Another Biblical epic, director Robert Aldrich's Italian-made Sodom and
Gomorrah (1962) depicted the destruction of the two sinful cities with
expensive production values.
The Historical Epics genre
reached a peak of popularity in the early 1960s, when Hollywood frequently
collaborated with foreign film studios (such as Rome's Cinecittà ) to use
relatively exotic locations in Spain, Morocco, and elsewhere for the production
of epic films such as El Cid (1961) or Lawrence of Arabia (1962). This boom
period of international co-productions is generally considered to have ended
with Cleopatra (1963), The Fall of the Roman Empire (1964), and Doctor Zhivago
(1965). Nevertheless, films in this genre continued to appear, with one notable
example being War and Peace, which was released in the former Soviet Union
during 1967-1968 and, directed by Sergei Bondarchuk, and said to be the most
expensive film ever made.
The Historical Epics genre
films vanished from Hollywood’s production during the early 1970s and late
1980s.

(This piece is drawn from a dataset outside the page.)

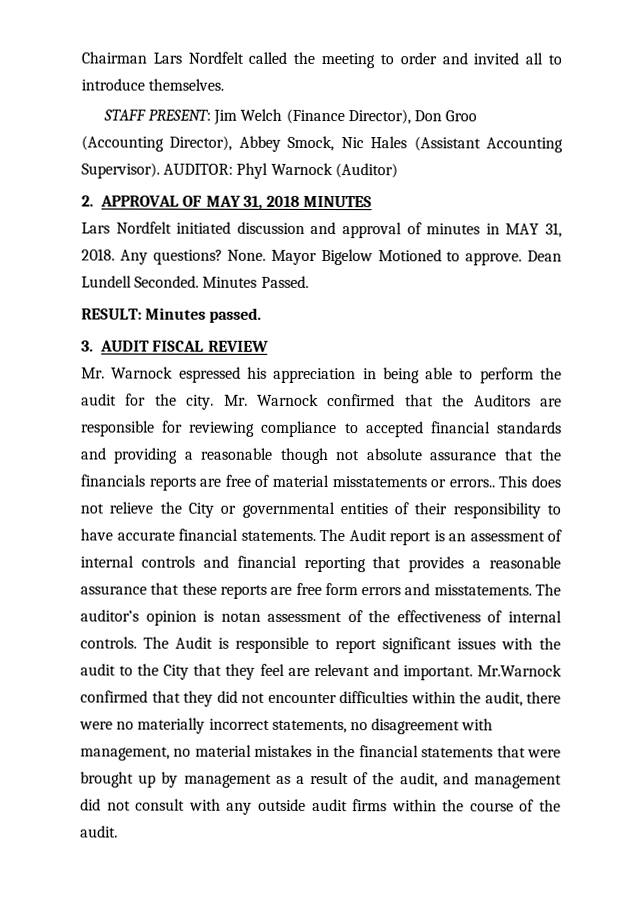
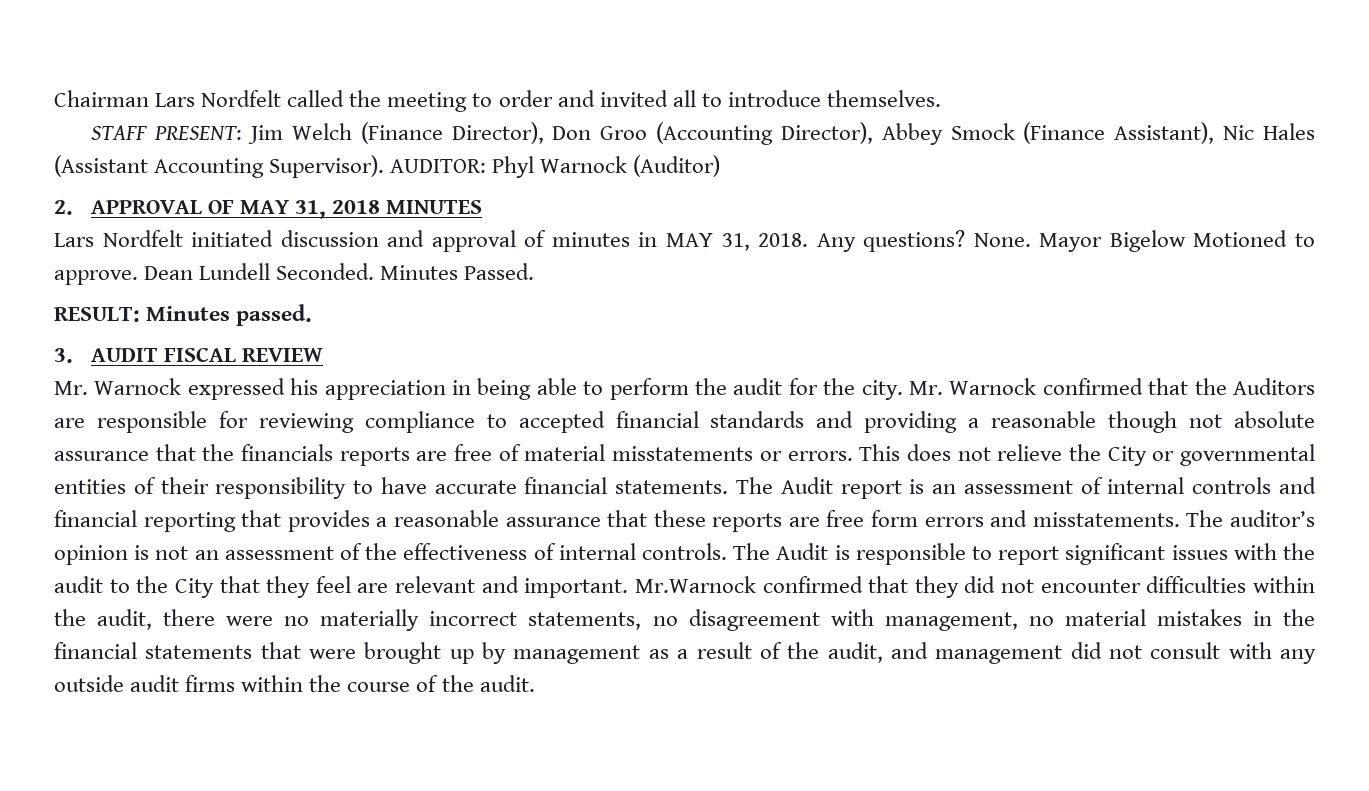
[287,135,335,152] Smock, -> [950,122,1215,144] Smock (Finance Assistant),
[178,366,241,383] espressed -> [187,378,285,400] expressed
[448,479,495,488] errors.. -> [787,451,853,461] errors.
[220,611,261,622] notan -> [155,546,219,560] not an

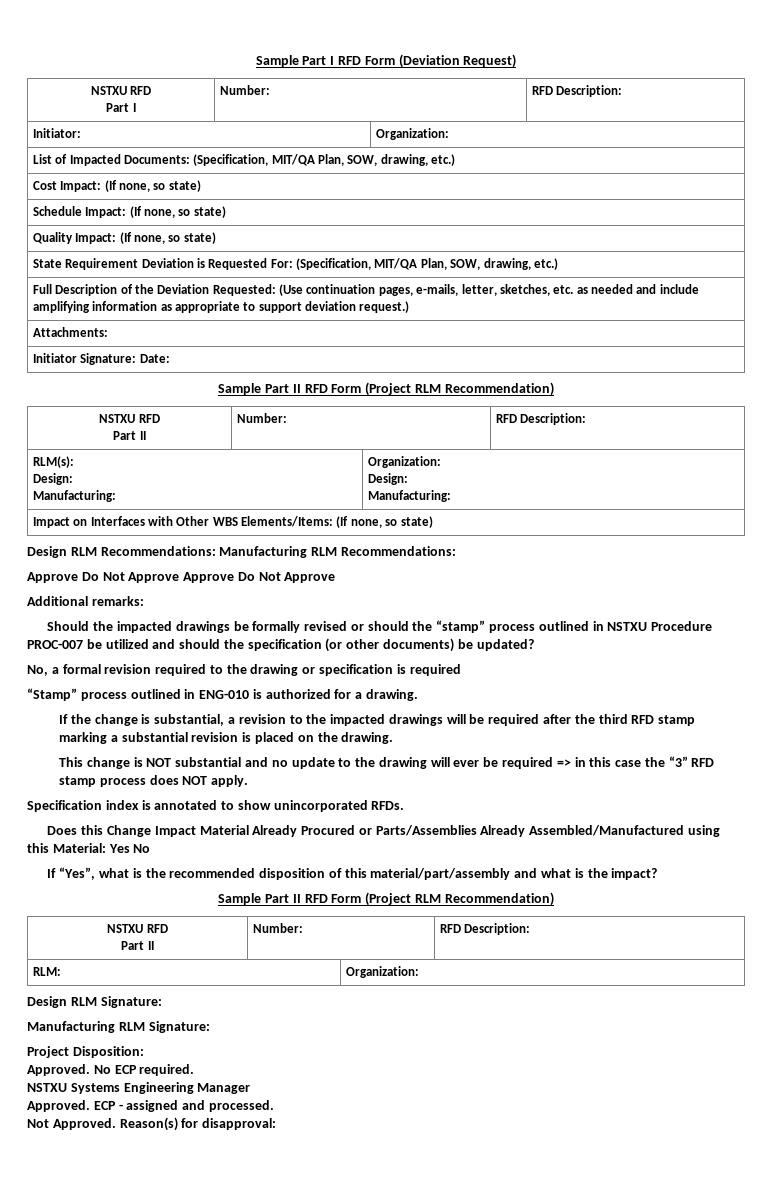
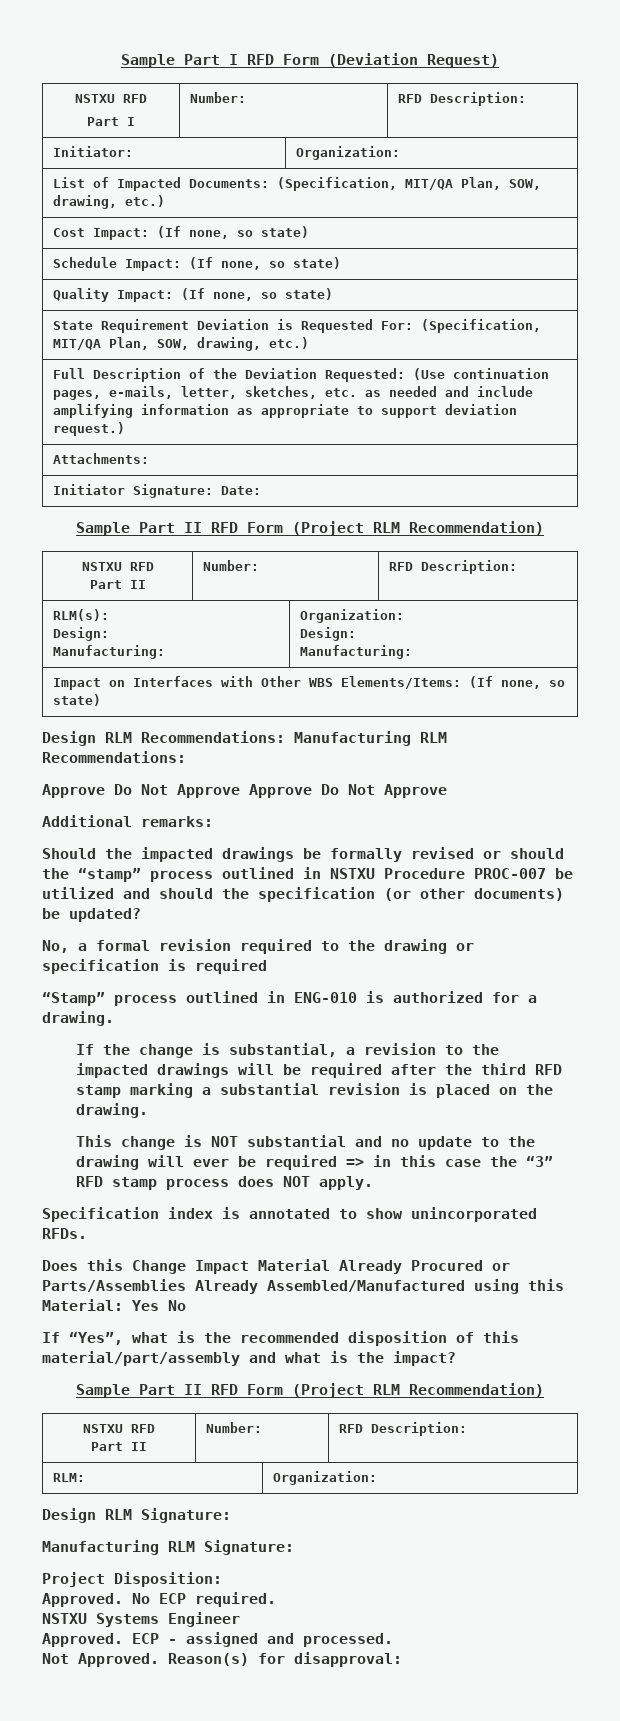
[123,1082,251,1094] Engineering Manager -> [168,1612,240,1627] Engineer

They were still popular when they were featured on Television but they
had become an exhausted market for mass production. This was not because of the
decreased demand of the audience, nor the consumption, but instead, the
expensive and grandeur nature of producing and distributing such Epic films
that were unprofitable. An example was the film, Cleopatra (1963) that had been
costly to produce, and even though it was the highest grossing film of that
year, it made no profit due to the film’s overproduction.
It was not until 1997
with the popularity of James Cameron’s Titanic that brought back the Historical
Epic to mass productions.
Then in 2000, Ridley
Scott’s Gladiator became a success that inspired another wave of Historical
Epics to the cinema, similar to those during the 1950s to the 60s. For example,
in 2004 films such as Troy, The Passion of the Christ and Alexander were
released to the market and had brought back the success of the Historical Epics
with ancient world settings. The distribution of modern day advertising helped
the genre’s popularity.
Epic films continue to
be produced, although since the development of CGI they typically use computer
effects instead of an actual cast of thousands.